As patients began to be cured, they learned they could not go back home because of the stigma of the disease. So McKean began buying land and creating new villages. There are now over 20 villages established by McKean still overseen by the institute that bears his name.
There was no cure for leprosy until the early 1980s. Now, a three-drug regimen for 6-12 months can totally alleviate the disease. After the cure was widely available, new cases of leprosy dropped significantly and McKean began to adapt, turning itself into a rehabilitation center.
Today the handicapped, those in need of surgery, rehabilitation and the very poor come to McKean looking for help. There is vocational training, education, and all other programs to help those in need. McKean has even opened a retirement home for Thais and expatriates. Traditionally, the elderly live with their oldest child until death, but with education, the rise of the middle class and two-career families, this is changing and creating a need for elder care.
At the annual mission meeting of 1948, there was a proposal to rename the Chiang Mai Leper Asylum the “McKean Leper Home.” Today, it is the McKean Rehabilitation Center and Hospital, a service branch of the Church of Christ in Thailand, a longtime PC(USA) global partner.
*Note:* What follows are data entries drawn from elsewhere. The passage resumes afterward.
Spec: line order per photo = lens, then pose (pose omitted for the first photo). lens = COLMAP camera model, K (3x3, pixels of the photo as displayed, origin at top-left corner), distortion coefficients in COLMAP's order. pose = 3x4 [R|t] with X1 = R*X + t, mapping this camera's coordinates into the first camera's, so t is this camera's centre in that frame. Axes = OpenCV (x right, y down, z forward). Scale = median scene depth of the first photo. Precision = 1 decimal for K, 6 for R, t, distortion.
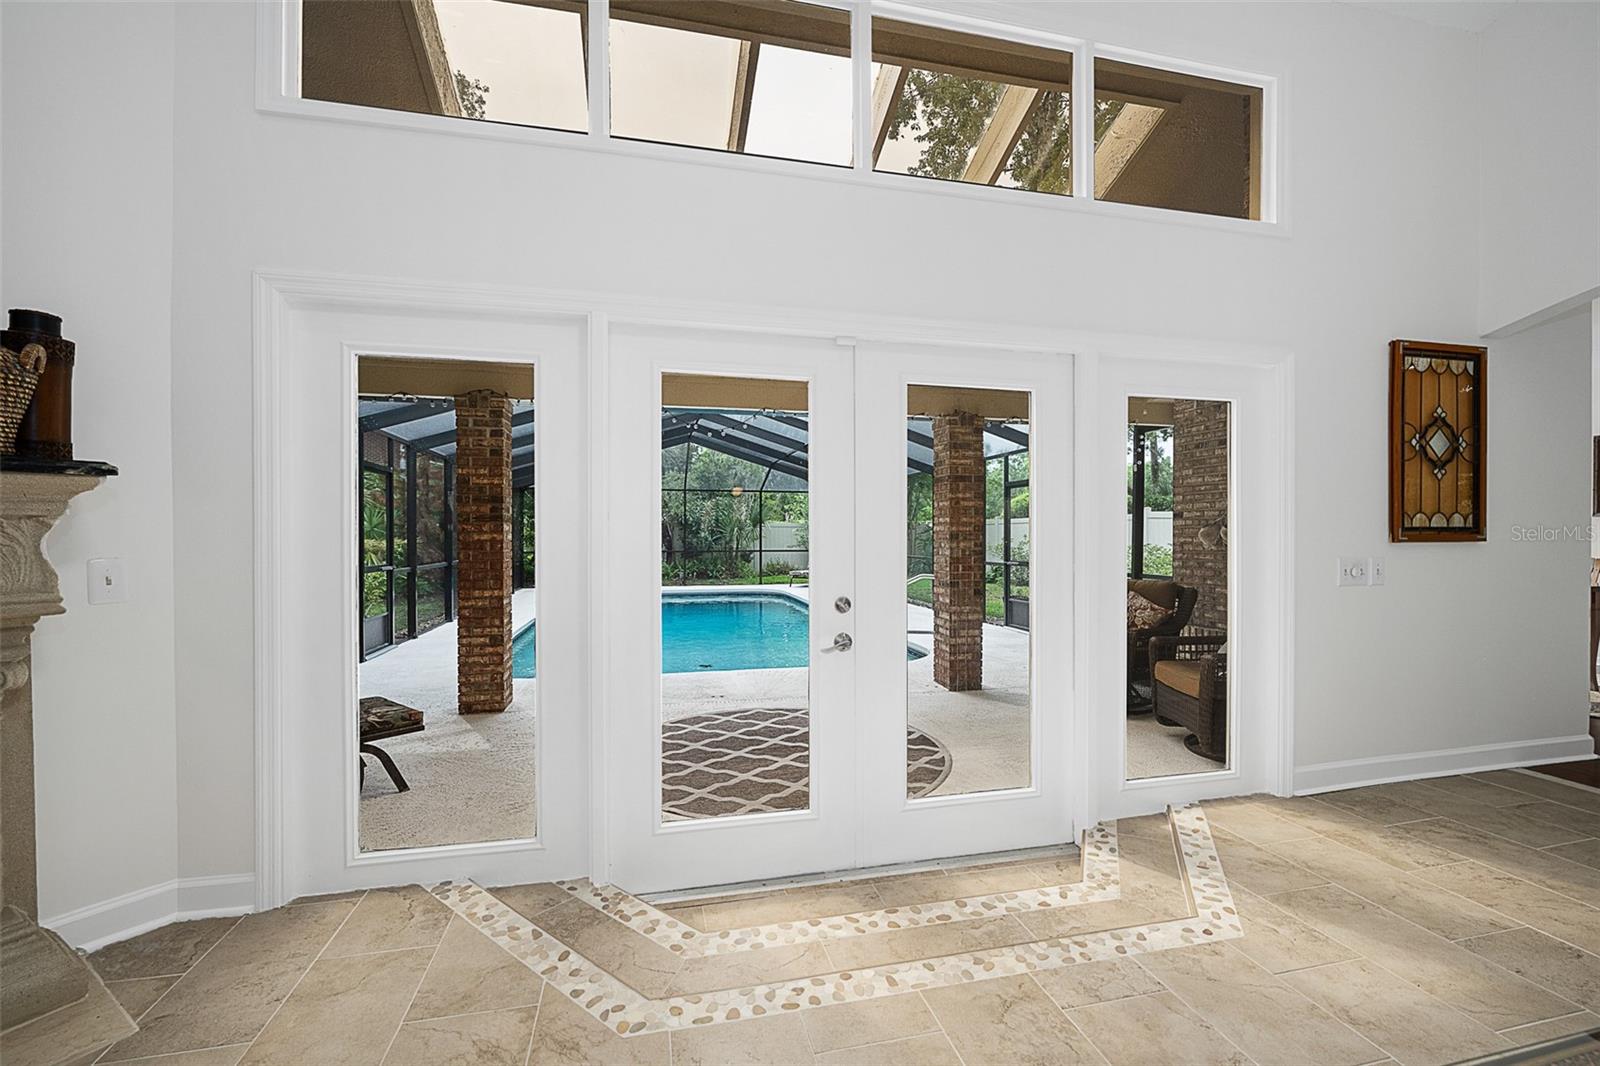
lens RADIAL K [[671.3, 0, 804.5], [0, 671.3, 537.2], [0, 0, 1]] dist [-0.014126, 0.000682]
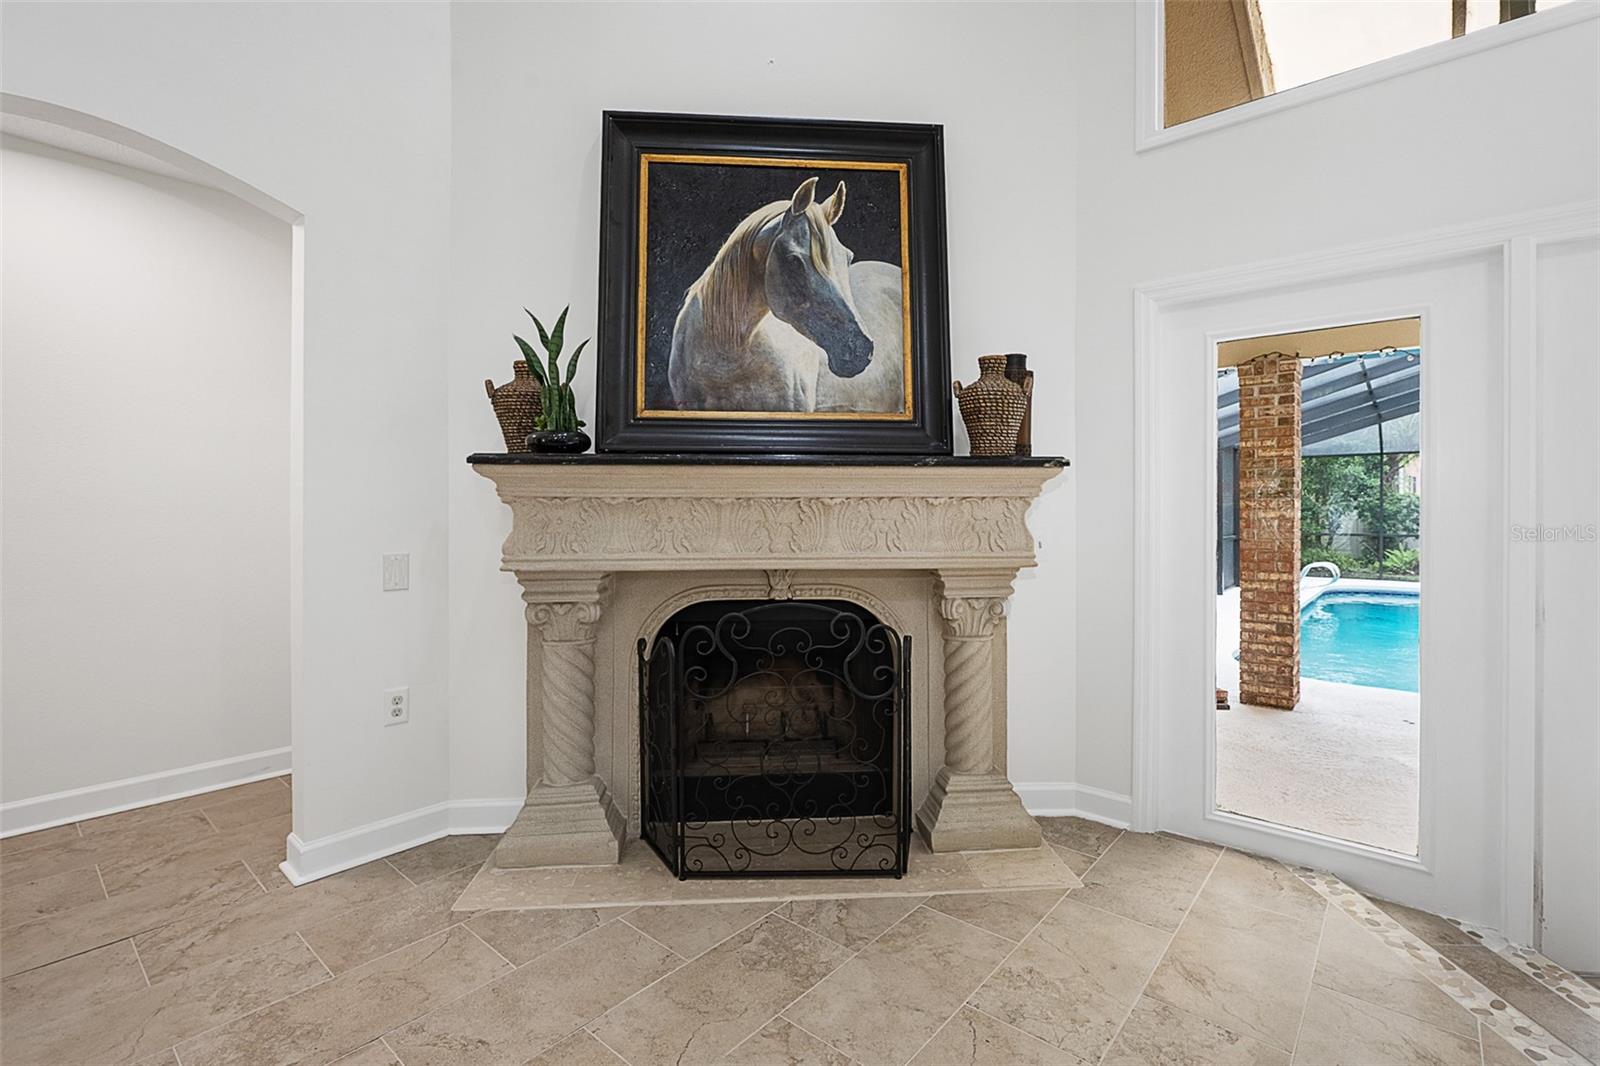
lens RADIAL K [[727.5, 0, 812.2], [0, 727.5, 511.0], [0, 0, 1]] dist [-0.010268, 0.000875]
pose [[0.589408, 0.000518, -0.807835, -0.048247], [-0.005662, 0.999978, -0.003490, 0.001771], [0.807815, 0.006631, 0.589398, -0.090037]]
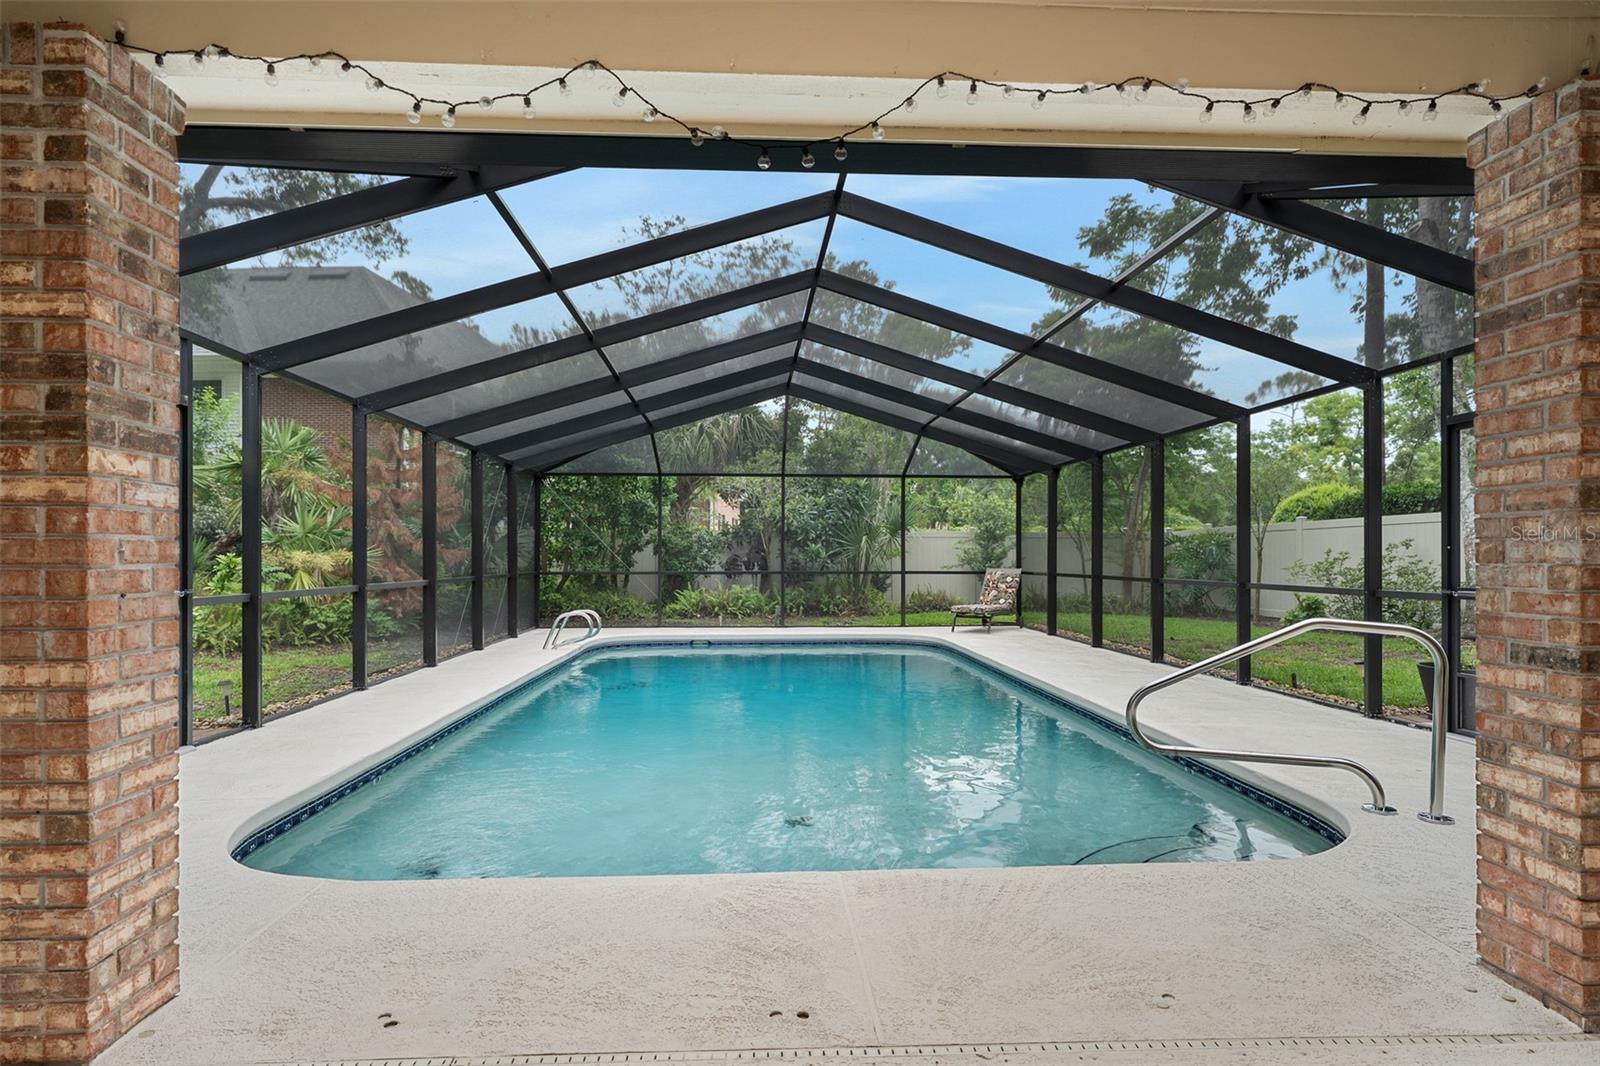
lens RADIAL K [[898.2, 0, 813.5], [0, 898.2, 534.8], [0, 0, 1]] dist [0.000655, 0.000324]
pose [[0.987213, -0.002276, -0.159389, -0.059434], [-0.001963, 0.999649, -0.026428, 0.030256], [0.159393, 0.026402, 0.986862, 0.651489]]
There is also a village for the elderly at McKean for those who have been cured of leprosy but have no family left.
Mission co-worker the Rev. Sharon Bryant, serving with the Church of Christ in Thailand, knows the Presbyterian connection was even closer than partnership. Her father was the director of the institute.
Dick Bryant graduated from McCormick Theological Seminary in 1945 and made the decision to go into mission work in China with the United Presbyterian Church. He and his first wife, Adeline Fox Bryant, went to Beijing in 1946. Following the death of Adeline in childbirth, Dick married Evelyn Coovert, a Lutheran missionary nurse, in 1948. Driven out of China by the communists, the Bryants were sent to Thailand. Dick Bryant taught theology at the McGilvary Theological Seminary in Chiang Mai from 1952-1957. After launching the Christian Service Training Center for lay leaders in Chiang Mai, he spent time evangelizing in rural areas. He served as director of McKean from 1977-1982. Evelyn Bryant participated in the mobile clinics that McKean operated.
He was honored to host H.M. King Rama IX on March 5, 1978 and H.M. King Rama X, the current King when he was crown price in February 1982. King Rama X will be coronated May 4-6.
The Bryants retired in 1986, but returned at least six times — in 1992, 1993, 1996, 2001, 2002 and 2003, three times serving as interim manager of the Bangkok Christian Guest House, once in the Department of Evangelism, and twice as evangelistic leader at Pranburi Training Center in South Central Thailand.